Friday, January 17, 2014

Shocking Quote of the Day

January 16, 2014
Time: How Amazon Crushed the Union Movement

Although Amazon has a high-tech image, blue-collar employees do most of the work. Invariably, they earn much less than high-paid computer programmers.

On the one hand, this is absolutely shocking. Who would have guessed that high-paid white-collar employees invariably earn more than low-paid blue-collar employees? Time hasn't shocked me this much since they declared my snowboard to be a fad in the 1980s. I believe it was doomed to go the way of the hula hoop if memory serves. Oh how I laughed over that one at the time.

News outlets have detailed everything from the exhausting nature of warehouse work (employees can walk as much as 15 miles daily) to ambulances waiting outside a facility to collect workers who overheated because of a lack of air conditioning.

On the other hand, that would definitely suck (pardon my language). I've walked a lot of miles in recent years and anything over 7 miles is risking a blister or two. I can't imagine doing it every day. The thought of an ambulance waiting for me after a long shift is icing on the cake. I can definitely empathize with the frustration.

Look at the Tesla factory - what's the worker to robotic arm ratio in that factory? - polarbear429 (in the comments)

And on that third hand, the more the poorest among us are paid the sooner their jobs will be replaced by automation. Talk about a lose-lose situation for the workers. There is no backup plan once the jobs are permanently gone either, other than to pretend they will all miraculously find work elsewhere. As a side note, the more Amazon and other automated online retailers sell, the less brick and mortar retailers can sell. There are potentially 15 million retail jobs at stake here, and when they go they will no doubt take others with them. Sigh.

This post inspired by Fritz_O who pointed out (in the comments found here) that the Amazon workers opted not to unionize.


dearieme said...

Re Amazon and our click-and-collect adventure: one real beauty of c-&-c turned out to be that my wife could open the box and inspect the item there and then.

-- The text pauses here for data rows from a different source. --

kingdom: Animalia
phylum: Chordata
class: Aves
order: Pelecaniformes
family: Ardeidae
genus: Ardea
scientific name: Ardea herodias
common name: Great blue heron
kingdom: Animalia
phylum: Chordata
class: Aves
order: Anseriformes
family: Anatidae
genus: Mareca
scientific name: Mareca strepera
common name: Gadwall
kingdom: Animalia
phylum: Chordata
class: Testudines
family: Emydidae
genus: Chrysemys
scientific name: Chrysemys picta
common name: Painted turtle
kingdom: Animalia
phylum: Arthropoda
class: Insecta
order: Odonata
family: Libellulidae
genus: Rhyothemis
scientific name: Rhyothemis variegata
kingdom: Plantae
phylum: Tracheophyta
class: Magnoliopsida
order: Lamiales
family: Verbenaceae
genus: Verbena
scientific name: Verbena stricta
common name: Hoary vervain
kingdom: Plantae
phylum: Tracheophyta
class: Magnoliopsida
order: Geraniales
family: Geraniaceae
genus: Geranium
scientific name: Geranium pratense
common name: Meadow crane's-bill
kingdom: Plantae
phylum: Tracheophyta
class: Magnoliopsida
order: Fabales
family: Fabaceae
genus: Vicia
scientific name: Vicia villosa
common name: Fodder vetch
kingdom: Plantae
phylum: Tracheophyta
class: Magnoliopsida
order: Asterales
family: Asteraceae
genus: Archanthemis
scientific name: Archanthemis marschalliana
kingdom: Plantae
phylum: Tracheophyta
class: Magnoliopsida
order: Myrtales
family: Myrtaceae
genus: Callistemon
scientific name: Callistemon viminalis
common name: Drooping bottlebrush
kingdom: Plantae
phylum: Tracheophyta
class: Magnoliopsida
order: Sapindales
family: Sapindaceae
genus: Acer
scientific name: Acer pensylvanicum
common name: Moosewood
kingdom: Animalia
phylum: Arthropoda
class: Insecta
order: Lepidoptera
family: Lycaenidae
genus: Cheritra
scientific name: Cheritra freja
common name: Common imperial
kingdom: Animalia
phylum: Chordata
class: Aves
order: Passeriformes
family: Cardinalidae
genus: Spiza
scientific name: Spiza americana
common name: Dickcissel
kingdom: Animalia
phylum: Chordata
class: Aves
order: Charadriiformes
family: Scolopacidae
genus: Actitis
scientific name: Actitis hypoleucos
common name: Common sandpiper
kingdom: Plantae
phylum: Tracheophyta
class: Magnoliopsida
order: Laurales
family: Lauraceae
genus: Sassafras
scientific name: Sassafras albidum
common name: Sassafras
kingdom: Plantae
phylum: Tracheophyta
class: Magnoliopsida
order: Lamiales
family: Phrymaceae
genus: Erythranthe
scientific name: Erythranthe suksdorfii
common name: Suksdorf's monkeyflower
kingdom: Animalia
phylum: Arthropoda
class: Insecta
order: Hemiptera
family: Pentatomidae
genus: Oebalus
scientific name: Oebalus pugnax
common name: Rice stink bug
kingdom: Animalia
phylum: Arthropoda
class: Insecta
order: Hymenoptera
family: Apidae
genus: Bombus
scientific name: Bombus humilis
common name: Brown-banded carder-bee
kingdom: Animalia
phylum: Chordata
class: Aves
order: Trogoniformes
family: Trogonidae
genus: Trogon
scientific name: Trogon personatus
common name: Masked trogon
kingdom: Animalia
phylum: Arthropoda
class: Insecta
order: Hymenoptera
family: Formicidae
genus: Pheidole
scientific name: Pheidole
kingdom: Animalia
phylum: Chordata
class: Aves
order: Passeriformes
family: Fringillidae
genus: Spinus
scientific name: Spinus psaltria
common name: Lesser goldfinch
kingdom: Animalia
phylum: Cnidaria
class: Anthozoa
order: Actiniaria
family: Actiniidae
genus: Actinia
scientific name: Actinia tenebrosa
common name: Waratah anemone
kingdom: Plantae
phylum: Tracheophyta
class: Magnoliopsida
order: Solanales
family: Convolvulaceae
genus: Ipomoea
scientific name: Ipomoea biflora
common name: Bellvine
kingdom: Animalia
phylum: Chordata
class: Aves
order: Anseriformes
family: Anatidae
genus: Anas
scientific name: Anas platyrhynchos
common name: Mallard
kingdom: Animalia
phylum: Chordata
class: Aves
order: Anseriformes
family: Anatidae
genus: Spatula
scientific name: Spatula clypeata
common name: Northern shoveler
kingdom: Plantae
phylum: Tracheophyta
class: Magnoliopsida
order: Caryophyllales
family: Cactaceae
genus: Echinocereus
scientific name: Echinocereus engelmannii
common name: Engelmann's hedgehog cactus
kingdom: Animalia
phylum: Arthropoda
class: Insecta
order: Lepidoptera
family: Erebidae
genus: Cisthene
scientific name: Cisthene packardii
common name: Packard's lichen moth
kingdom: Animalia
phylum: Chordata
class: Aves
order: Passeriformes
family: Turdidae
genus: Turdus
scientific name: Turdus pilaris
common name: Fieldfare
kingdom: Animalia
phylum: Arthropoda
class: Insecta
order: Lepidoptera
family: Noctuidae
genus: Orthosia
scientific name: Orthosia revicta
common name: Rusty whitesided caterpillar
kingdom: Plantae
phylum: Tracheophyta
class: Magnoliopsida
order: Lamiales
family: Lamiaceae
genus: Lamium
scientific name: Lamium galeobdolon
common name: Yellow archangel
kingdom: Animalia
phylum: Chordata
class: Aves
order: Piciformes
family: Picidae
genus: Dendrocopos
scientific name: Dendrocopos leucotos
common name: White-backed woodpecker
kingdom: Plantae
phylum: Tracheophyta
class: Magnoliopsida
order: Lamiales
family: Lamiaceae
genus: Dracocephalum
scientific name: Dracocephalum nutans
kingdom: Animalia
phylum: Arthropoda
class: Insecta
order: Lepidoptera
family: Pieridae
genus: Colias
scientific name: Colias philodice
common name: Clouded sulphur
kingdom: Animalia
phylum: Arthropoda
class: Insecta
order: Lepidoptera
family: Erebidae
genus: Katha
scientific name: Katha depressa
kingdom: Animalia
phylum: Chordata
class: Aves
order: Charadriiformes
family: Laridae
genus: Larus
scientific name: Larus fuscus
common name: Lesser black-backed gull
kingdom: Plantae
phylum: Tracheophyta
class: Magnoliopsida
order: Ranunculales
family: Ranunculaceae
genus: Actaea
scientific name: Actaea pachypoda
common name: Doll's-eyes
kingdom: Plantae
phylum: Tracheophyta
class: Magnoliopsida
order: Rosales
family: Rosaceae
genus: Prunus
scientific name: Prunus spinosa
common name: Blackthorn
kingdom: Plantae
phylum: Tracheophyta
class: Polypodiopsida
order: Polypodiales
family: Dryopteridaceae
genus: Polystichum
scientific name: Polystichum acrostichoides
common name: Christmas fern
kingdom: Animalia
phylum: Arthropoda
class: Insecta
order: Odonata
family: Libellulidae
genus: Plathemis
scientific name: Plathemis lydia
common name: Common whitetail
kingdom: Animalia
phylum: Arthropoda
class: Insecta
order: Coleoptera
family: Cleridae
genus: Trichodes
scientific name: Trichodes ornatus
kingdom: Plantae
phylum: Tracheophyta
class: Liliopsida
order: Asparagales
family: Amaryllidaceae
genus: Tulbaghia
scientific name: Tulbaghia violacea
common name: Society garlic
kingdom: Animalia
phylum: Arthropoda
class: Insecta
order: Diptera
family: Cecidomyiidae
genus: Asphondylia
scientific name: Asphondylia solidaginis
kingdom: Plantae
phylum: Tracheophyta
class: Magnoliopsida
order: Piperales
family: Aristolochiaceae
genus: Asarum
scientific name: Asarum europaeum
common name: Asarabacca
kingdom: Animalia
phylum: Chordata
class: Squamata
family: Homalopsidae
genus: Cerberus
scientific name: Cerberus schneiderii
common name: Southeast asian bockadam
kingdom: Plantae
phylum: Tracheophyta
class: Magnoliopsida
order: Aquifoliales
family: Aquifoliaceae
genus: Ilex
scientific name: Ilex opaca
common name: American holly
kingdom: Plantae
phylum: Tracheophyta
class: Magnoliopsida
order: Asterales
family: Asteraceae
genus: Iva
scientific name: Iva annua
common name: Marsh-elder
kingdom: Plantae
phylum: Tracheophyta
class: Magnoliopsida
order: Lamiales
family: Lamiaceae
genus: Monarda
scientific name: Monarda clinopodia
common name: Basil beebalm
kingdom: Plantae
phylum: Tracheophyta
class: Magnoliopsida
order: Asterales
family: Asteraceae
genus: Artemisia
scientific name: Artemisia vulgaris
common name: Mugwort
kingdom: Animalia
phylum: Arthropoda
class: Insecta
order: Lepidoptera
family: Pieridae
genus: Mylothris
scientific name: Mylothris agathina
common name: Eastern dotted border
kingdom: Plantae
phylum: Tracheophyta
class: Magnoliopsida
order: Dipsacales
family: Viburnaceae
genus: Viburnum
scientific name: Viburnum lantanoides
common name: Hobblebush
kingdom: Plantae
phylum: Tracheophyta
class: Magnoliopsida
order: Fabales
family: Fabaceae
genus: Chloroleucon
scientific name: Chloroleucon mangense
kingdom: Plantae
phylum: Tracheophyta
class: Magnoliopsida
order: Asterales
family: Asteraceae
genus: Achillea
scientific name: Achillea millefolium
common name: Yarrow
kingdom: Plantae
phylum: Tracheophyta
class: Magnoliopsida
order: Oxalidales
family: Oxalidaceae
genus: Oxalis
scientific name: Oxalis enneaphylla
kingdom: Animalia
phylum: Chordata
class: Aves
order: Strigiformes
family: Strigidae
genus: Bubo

So not only could she see that it was exactly what she'd asked for and in good condition, she could check that a potentially irksome feature that she'd been warned about wasn't irksome at all.

We'll stick to Amazon for books, but we're now c-&-c fans too.

Stagflationary Mark said...


There's certainly something to be said for picking it up in person.

I remember being at a friend's house back in my college days at a time a package was delivered.

It was a clock in a box. Tthe delivery person said (paraphrased from memory), "I think it might be broken."

Yeah, I think we pretty much all agreed that it probably was. The broken glass symphonic sounds as the package was moved were a dead giveaway, lol.